● What you will do
Retype the records below from their first line through the line holding "<p>Cuando se <b>declara</b>", including both ends and no pictures.

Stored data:
- - - -

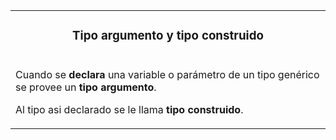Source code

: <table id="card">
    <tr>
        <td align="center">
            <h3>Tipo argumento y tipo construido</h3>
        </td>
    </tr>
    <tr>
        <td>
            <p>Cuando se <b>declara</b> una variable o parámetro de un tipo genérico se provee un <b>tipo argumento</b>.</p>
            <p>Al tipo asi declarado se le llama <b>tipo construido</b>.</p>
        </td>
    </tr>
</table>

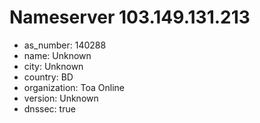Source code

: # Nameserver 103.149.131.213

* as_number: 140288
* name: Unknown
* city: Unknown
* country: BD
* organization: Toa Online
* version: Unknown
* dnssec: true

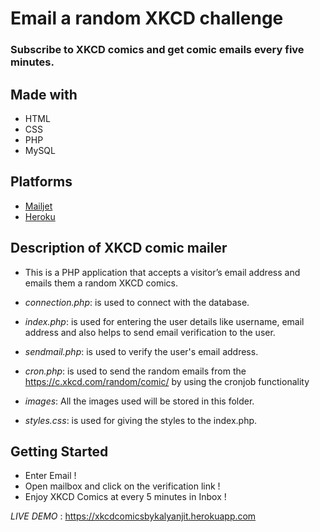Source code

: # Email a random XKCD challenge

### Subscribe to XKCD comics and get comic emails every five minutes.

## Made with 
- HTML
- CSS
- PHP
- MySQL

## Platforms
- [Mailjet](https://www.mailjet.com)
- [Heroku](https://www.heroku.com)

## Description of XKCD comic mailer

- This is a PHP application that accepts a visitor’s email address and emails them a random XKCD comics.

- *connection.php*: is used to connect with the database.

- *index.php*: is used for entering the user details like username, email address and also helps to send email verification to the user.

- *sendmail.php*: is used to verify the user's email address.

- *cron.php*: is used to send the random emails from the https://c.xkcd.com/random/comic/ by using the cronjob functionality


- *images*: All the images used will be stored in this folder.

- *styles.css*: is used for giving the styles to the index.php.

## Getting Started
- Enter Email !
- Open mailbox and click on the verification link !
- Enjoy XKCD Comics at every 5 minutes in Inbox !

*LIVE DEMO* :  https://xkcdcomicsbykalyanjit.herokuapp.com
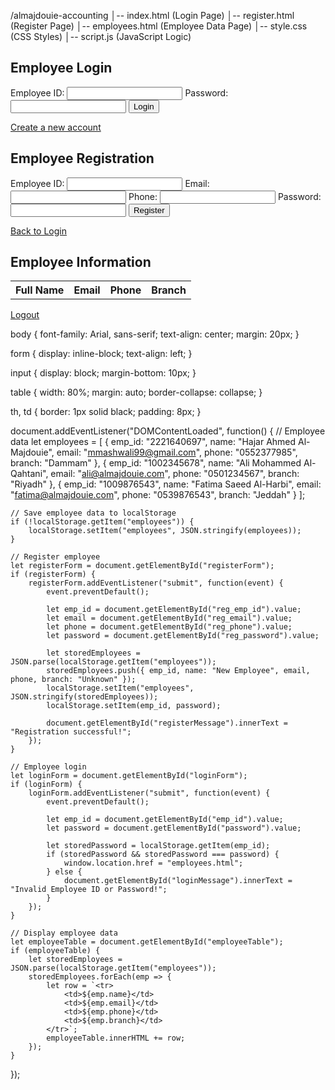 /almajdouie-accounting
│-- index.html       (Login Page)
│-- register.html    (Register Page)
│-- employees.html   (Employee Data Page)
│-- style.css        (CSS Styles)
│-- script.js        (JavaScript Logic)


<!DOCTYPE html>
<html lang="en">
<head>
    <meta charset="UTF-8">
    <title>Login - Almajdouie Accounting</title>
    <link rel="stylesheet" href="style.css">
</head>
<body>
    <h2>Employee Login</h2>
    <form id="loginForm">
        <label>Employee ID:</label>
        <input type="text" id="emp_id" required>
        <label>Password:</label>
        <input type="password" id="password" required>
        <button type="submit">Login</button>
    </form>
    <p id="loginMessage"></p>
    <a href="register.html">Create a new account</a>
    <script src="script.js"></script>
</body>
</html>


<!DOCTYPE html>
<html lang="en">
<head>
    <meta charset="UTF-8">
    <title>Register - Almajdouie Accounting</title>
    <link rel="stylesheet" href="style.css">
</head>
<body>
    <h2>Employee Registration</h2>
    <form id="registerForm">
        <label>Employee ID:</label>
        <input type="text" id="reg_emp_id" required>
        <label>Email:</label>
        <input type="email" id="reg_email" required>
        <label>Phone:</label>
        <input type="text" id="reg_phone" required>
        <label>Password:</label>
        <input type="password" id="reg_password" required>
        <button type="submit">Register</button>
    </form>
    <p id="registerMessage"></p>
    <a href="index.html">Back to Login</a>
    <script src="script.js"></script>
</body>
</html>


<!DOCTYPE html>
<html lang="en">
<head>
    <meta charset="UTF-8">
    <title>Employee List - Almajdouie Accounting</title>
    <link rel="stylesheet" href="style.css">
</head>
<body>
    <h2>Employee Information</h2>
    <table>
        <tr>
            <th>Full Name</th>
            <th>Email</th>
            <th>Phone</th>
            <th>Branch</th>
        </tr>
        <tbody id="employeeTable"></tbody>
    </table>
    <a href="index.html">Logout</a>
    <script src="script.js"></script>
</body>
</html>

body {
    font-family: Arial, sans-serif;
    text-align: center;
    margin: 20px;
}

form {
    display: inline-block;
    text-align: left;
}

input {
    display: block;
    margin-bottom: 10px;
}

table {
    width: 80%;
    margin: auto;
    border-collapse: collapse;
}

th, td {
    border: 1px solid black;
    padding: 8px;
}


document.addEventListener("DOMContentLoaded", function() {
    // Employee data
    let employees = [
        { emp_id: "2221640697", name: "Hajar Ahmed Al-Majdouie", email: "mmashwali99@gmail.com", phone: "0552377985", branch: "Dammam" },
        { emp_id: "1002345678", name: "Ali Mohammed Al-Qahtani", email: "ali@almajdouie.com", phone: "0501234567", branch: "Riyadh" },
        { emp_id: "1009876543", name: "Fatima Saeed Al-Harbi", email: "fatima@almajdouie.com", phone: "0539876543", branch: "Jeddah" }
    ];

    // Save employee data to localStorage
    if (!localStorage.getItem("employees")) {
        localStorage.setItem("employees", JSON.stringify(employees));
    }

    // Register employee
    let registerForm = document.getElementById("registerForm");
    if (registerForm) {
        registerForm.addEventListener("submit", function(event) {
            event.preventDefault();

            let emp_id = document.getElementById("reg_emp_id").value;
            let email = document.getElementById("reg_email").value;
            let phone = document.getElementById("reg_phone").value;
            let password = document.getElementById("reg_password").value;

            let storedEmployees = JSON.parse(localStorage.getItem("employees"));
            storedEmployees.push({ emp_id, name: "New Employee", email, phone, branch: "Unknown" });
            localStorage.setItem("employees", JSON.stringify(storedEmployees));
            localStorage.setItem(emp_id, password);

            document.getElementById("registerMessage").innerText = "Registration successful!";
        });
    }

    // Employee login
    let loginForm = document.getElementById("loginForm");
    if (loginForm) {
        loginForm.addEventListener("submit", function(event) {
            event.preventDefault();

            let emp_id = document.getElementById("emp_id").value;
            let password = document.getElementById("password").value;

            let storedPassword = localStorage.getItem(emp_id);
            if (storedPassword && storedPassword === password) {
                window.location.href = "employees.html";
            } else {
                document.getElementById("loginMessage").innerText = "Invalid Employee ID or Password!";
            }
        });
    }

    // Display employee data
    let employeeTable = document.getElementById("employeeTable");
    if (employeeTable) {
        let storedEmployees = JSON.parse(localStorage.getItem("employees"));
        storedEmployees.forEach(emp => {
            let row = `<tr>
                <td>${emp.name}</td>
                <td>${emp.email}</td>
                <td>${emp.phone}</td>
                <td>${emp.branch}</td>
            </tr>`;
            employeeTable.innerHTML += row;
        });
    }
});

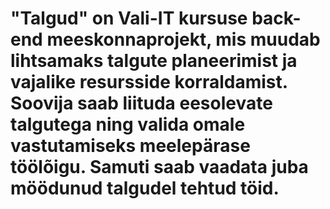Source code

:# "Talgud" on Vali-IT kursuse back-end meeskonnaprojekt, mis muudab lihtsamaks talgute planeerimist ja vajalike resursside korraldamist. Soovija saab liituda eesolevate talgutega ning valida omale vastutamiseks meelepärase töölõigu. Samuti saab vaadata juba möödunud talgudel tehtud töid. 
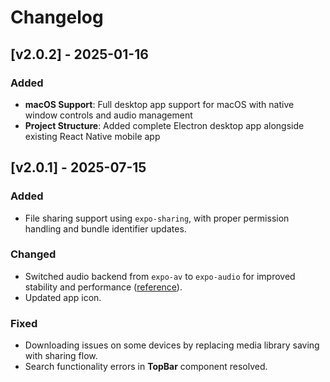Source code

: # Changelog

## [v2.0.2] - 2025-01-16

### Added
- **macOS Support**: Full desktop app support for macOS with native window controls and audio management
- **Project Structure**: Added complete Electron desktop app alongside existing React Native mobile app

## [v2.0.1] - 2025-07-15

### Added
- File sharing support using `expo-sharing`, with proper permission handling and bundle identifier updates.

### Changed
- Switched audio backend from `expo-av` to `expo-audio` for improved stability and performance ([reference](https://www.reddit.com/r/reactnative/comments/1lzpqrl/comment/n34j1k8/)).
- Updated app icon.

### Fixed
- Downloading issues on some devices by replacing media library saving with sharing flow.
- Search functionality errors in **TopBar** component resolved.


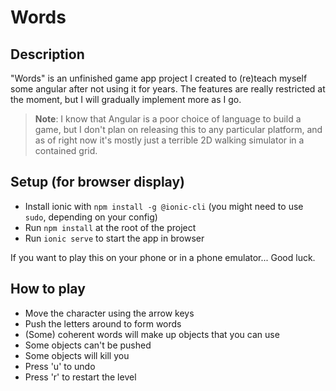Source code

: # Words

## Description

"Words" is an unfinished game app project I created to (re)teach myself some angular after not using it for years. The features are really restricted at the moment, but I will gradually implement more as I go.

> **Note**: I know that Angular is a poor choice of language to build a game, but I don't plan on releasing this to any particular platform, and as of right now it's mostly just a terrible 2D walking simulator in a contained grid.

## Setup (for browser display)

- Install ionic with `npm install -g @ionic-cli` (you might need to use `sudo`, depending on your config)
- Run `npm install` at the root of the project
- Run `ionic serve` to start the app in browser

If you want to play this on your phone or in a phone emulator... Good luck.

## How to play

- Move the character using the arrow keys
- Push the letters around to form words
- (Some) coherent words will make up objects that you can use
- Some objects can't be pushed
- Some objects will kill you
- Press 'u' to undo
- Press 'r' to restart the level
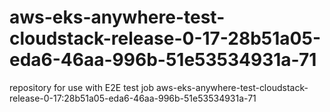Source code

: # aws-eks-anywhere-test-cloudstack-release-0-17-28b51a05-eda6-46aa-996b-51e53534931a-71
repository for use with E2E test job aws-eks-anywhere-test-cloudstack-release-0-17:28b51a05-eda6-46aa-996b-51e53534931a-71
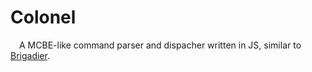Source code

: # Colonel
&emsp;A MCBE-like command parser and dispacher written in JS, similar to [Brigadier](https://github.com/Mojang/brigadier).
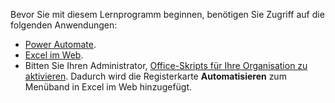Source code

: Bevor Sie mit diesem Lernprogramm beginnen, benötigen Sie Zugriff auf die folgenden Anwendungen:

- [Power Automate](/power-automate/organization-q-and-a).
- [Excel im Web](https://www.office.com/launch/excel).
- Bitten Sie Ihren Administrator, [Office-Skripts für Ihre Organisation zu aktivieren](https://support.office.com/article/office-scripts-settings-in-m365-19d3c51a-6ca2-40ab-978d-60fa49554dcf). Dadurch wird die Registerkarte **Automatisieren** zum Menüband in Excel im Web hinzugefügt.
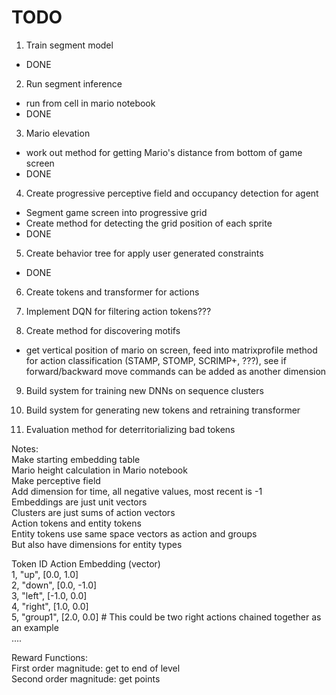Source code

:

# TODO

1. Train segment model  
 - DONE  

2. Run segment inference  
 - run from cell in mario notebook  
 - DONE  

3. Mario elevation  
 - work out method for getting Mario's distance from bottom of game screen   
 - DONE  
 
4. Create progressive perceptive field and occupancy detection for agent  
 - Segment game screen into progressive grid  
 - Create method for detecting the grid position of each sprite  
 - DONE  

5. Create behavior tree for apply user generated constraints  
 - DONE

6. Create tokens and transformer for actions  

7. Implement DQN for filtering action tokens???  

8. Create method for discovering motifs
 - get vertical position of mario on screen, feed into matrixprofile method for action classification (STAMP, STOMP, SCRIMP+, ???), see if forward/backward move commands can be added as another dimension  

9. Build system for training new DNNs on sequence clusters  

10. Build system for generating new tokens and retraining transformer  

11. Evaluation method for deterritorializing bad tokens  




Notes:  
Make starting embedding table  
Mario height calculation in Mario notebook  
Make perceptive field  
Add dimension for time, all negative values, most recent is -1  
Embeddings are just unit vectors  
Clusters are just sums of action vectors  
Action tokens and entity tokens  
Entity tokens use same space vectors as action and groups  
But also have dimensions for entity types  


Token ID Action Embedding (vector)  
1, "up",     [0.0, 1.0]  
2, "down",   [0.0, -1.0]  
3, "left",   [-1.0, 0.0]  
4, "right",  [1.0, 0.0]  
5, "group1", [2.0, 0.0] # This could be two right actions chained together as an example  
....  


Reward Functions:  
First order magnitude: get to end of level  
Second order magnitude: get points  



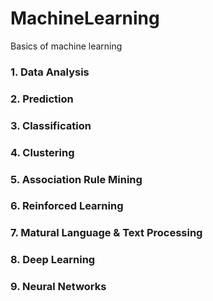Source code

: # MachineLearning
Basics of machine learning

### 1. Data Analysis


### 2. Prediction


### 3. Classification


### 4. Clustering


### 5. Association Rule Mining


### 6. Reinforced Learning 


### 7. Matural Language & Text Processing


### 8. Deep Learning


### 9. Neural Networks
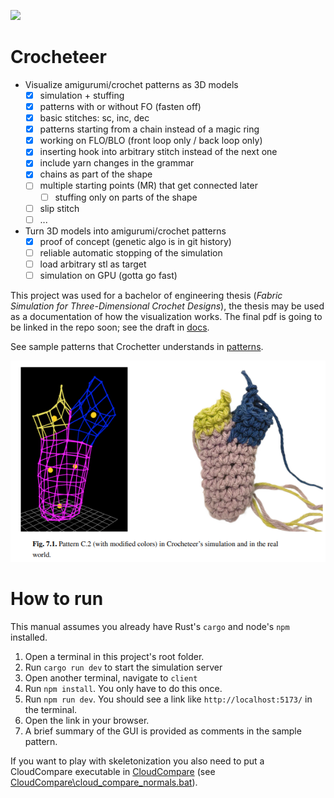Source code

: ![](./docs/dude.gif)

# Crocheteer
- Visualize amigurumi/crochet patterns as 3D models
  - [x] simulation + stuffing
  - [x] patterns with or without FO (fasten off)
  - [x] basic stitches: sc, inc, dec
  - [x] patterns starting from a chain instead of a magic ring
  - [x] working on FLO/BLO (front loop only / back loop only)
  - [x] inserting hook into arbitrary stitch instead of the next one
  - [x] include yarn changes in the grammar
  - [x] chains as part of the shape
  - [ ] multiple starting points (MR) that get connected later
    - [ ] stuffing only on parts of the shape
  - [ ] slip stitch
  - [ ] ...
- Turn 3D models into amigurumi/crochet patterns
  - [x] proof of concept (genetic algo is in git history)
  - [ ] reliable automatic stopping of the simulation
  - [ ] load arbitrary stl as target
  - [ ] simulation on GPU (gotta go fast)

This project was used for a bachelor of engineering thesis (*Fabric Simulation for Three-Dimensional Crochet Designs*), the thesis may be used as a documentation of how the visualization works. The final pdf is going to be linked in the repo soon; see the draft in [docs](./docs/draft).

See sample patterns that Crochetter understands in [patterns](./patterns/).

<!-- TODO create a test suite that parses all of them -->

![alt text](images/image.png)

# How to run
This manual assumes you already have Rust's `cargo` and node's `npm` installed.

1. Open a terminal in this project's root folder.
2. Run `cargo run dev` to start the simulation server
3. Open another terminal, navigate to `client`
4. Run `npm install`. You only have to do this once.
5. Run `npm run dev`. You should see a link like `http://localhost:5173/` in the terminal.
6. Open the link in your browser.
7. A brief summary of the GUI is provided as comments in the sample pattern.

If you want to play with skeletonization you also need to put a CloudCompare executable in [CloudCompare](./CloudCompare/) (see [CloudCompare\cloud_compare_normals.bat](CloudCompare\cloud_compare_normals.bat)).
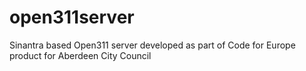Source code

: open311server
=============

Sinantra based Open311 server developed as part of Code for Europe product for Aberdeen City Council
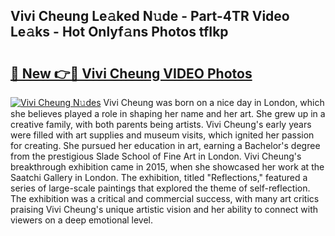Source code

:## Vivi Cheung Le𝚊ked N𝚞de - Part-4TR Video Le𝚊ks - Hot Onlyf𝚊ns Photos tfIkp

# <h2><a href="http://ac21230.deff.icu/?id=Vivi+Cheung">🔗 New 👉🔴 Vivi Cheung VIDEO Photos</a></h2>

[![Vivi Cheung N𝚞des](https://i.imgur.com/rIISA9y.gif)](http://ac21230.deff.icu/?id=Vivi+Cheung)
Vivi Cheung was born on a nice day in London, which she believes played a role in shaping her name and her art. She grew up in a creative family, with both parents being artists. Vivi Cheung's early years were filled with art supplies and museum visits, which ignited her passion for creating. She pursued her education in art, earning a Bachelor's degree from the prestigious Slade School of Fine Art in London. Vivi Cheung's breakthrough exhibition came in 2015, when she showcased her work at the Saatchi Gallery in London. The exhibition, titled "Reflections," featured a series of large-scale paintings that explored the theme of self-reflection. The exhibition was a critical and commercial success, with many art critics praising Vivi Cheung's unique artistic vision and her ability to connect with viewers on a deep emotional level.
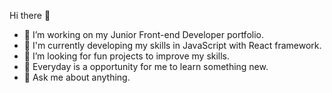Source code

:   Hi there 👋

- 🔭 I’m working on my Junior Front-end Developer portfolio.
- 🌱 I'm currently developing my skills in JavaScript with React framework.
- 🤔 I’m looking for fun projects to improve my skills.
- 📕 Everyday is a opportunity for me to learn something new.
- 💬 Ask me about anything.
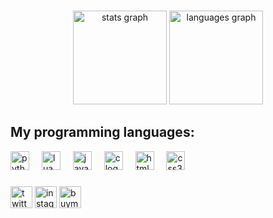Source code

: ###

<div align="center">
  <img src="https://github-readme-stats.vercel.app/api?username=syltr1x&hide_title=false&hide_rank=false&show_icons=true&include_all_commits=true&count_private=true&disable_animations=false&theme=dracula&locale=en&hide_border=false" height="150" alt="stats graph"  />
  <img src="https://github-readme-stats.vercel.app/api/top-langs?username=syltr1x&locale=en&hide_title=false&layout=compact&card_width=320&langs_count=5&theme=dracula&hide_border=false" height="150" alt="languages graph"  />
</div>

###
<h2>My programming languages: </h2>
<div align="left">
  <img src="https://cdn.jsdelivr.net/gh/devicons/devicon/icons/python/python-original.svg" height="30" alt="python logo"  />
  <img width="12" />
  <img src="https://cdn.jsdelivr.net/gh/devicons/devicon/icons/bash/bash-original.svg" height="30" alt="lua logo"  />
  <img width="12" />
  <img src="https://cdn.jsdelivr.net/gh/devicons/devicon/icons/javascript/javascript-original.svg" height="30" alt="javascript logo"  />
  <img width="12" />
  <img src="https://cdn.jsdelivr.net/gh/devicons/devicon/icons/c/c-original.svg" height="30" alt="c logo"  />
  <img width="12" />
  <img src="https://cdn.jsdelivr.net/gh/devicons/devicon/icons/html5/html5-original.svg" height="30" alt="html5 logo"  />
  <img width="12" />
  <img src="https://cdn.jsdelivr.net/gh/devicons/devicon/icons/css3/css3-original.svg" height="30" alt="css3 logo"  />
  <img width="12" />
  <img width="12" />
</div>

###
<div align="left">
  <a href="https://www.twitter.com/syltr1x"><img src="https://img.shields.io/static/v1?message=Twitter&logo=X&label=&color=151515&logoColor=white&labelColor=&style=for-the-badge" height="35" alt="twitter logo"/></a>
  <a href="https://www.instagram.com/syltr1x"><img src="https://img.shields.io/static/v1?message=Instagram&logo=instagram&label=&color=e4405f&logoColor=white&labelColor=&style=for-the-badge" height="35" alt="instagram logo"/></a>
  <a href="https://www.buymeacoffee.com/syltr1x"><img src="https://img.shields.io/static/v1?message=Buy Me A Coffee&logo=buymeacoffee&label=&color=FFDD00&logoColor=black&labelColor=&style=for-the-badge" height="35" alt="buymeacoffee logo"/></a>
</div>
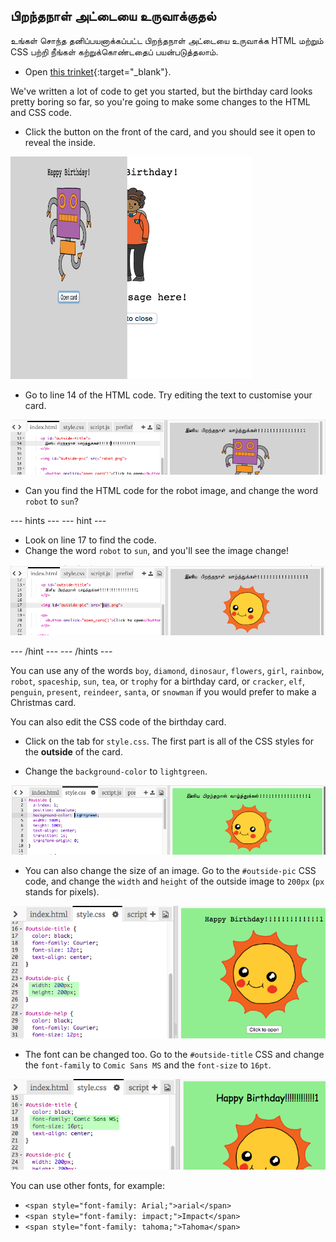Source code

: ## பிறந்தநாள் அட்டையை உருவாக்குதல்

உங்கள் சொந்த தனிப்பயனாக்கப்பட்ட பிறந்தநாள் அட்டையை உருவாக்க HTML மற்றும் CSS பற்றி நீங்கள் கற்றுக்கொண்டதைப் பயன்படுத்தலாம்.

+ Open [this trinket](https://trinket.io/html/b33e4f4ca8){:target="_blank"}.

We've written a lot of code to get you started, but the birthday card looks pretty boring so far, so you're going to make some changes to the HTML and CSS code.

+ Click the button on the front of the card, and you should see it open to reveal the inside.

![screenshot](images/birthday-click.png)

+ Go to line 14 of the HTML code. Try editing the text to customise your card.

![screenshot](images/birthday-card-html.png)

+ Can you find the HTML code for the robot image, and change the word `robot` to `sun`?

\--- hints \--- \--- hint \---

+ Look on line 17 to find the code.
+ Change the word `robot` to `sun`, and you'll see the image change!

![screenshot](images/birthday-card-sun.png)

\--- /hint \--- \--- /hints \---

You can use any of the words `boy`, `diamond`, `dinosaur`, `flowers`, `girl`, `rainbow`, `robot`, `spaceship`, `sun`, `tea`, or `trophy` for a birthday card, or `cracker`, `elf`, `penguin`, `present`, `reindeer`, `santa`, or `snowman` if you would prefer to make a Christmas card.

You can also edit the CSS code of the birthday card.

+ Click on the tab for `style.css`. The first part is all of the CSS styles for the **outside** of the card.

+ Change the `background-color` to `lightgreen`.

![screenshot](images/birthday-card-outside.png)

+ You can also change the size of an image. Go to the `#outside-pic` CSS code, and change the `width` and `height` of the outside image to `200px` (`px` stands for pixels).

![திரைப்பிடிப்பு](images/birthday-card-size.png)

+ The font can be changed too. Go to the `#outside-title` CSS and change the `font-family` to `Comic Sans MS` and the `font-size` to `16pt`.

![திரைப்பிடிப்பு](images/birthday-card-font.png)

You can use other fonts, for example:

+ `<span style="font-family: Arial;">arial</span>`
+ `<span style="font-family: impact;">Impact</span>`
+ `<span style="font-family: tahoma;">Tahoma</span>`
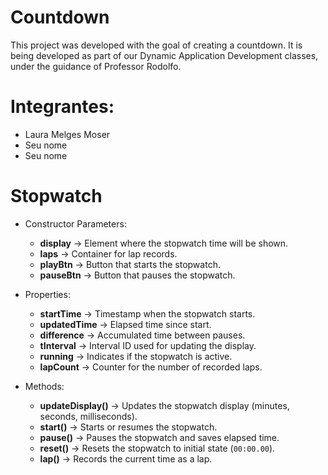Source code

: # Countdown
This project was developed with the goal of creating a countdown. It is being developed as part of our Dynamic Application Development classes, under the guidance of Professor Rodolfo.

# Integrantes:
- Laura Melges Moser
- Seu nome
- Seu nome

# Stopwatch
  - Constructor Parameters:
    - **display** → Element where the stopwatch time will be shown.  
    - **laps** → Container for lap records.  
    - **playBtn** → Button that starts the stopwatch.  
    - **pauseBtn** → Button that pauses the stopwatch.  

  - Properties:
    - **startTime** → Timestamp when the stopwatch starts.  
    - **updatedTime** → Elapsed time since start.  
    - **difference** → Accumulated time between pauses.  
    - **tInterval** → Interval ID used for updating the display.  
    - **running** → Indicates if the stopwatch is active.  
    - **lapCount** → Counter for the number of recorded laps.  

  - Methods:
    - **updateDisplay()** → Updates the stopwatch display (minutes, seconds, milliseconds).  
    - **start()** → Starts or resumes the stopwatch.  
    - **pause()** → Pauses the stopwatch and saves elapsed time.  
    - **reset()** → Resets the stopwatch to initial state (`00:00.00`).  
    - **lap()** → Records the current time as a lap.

- - - -

● Answer box
Source code

: <table id="card">
    <tr>
        <td align="center">
            <h3>Tipo argumento y tipo construido</h3>
        </td>
    </tr>
    <tr>
        <td>
            <p>Cuando se <b>declara</b> una variable o parámetro de un tipo genérico se provee un <b>tipo argumento</b>.</p>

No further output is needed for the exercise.